Subcategorization Different verbs can relate different numbers of entities: transitive versus intransitive verbs. Tightly related verb arguments are called complements but less tightly related ones are called adjuncts. Prototypical examples of adjuncts tell us time, place, or manner of the action or state described by the verb. Verbs are classified according to the type of complements they permit. This called subcategorization. Subcategorizations allow to capture syntactic as well as semantic regularities.

Attachment Ambiguity and Garden-Path Sentences Attachment ambiguities occur with phrases that could have been generated by two different nodes in the parse tree. The child ate the cake with a spoon. Genuinely ambiguous: Fruit flies like a banana. Garden-Path sentences are sentences that lead along a path that suddenly turns out not to work. The horse raced past the barn fell.

Semantics Semantics is the study of the meaning of words, constructions, and utterances. Semantics can be divided into two parts: lexical semantics and combination semantics. Lexical semantics: hypernymy, hyponymy, antonymy, meronymy, holonymy, synonymy, homonymy, polysemy, and homophony.
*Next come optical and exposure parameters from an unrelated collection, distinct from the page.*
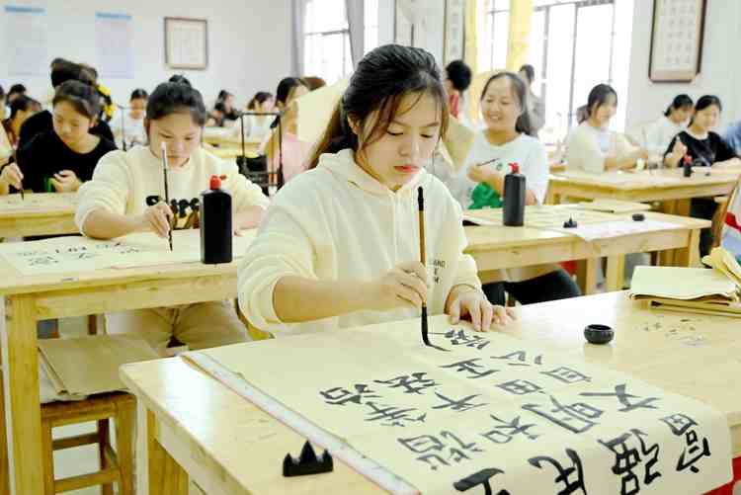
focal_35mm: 38
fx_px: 783
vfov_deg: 35.1
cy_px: 248
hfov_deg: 50.7
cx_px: 370
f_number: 4.5
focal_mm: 38
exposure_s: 1/400
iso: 5000
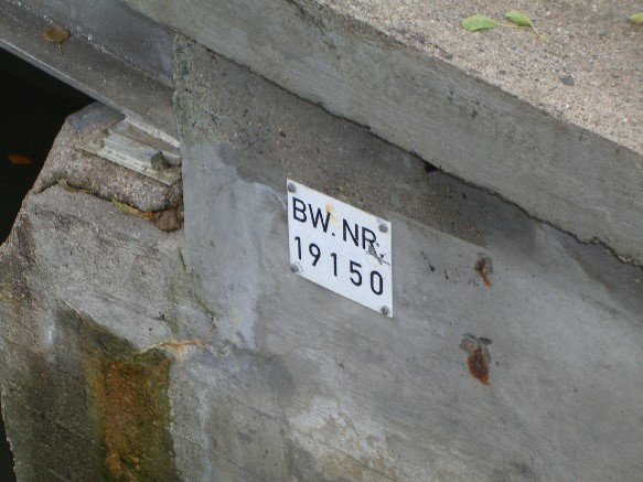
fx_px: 2117
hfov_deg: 17.3
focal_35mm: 114
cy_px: 241
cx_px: 322
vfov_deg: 13.0
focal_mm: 23.7
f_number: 5.1
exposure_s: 1/60
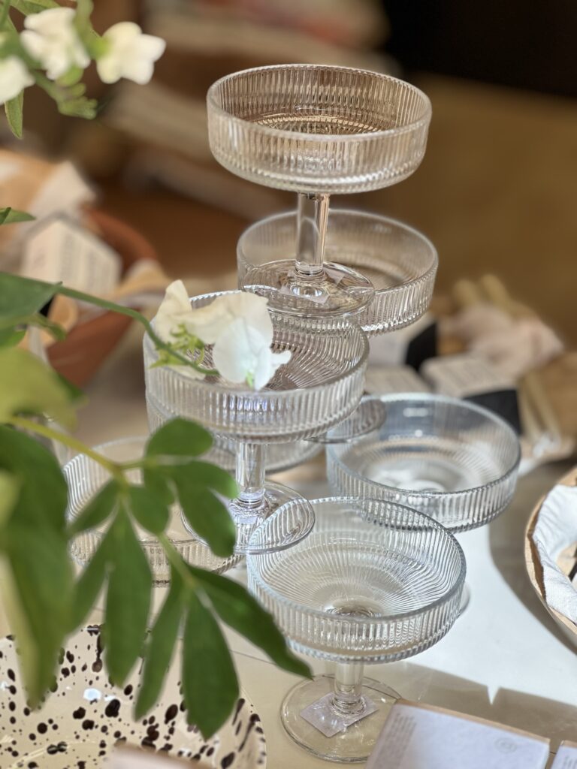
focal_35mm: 77
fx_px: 1711
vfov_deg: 25.3
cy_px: 384
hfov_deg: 19.1
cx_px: 288
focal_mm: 9
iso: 32
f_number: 2.8
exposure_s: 1/100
Compositionality: the meaning of the whole often differs from the meaning of the parts. Idioms correspond to cases where the compound phrase means something completely different from its parts.

Pragmatics Pragmatics is the area of studies that goes beyond the study of the meaning of a sentence and tries to explain what the speaker really is expressing. Understand the scope of quantifiers, speech acts, discourse analysis, anaphoric relations. The resolution of anaphoric relations is crucial to the task of information extraction.